Als deze behandelingen niet voldoende aanslaan is medicamenteuze behandeling in sommige gevallen ook mogelijk. Denk hierbij aan kalmerende medicatie of antidepressiva wanneer er ook sprake is van depressieve klachten. Antidepressiva heeft bovendien een remmende werking op piekeren.
Ik heb een paniekstoornis. Wat nu?
- Probeer situaties die (de angst voor) een paniekaanval oproepen niet te vermijden, maar blijf de dingen ondernemen die je spannend vindt. Vermijding houdt de angst juist in stand.
- Zorg goed voor jezelf: beweeg dagelijks minimaal een half uur, zorg voor genoeg slaap en voldoende ontspanning, beperk gebruik van drugs en alcohol, eet gezond en regelmatig en houd een regelmatig dagritme aan.

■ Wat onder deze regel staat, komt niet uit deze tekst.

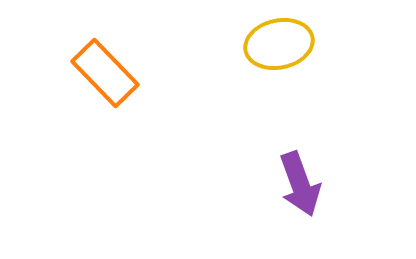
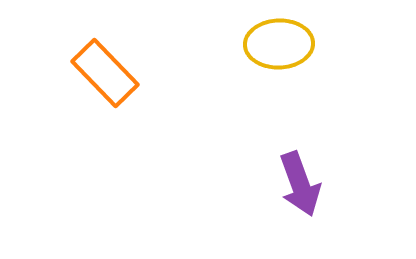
yellow ellipse: rotated 10 degrees clockwise
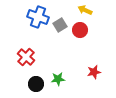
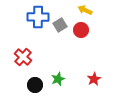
blue cross: rotated 20 degrees counterclockwise
red circle: moved 1 px right
red cross: moved 3 px left
red star: moved 7 px down; rotated 16 degrees counterclockwise
green star: rotated 16 degrees counterclockwise
black circle: moved 1 px left, 1 px down
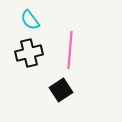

- Zoek steun bij mensen die je vertrouwt. Zij kunnen je op lastige momenten helpen.
- Gevoel van angst komt vaak voort uit bepaalde gedachten. Probeer te achterhalen welke gedachten er opkomen tijdens of voorafgaand aan een paniekaanval, door ze op te schrijven. Ga na in hoeverre deze gedachten echt kloppen en realistisch zijn. Formuleer voor jezelf helpende, meer realistische gedachten en schrijf deze op. Deze gedachten kunnen je helpen om jezelf gerust te stellen.
- Onthoud dat de angst nooit eindeloos aanhoudt: meestal neemt het gevoel na 60 tot 90 minuten vanzelf af.
- Kom je er zelf niet uit? Zoek hulp. Je kunt bij de huisarts terecht voor gesprekken met een praktijkondersteuner of voor een doorverwijzing naar een psycholoog.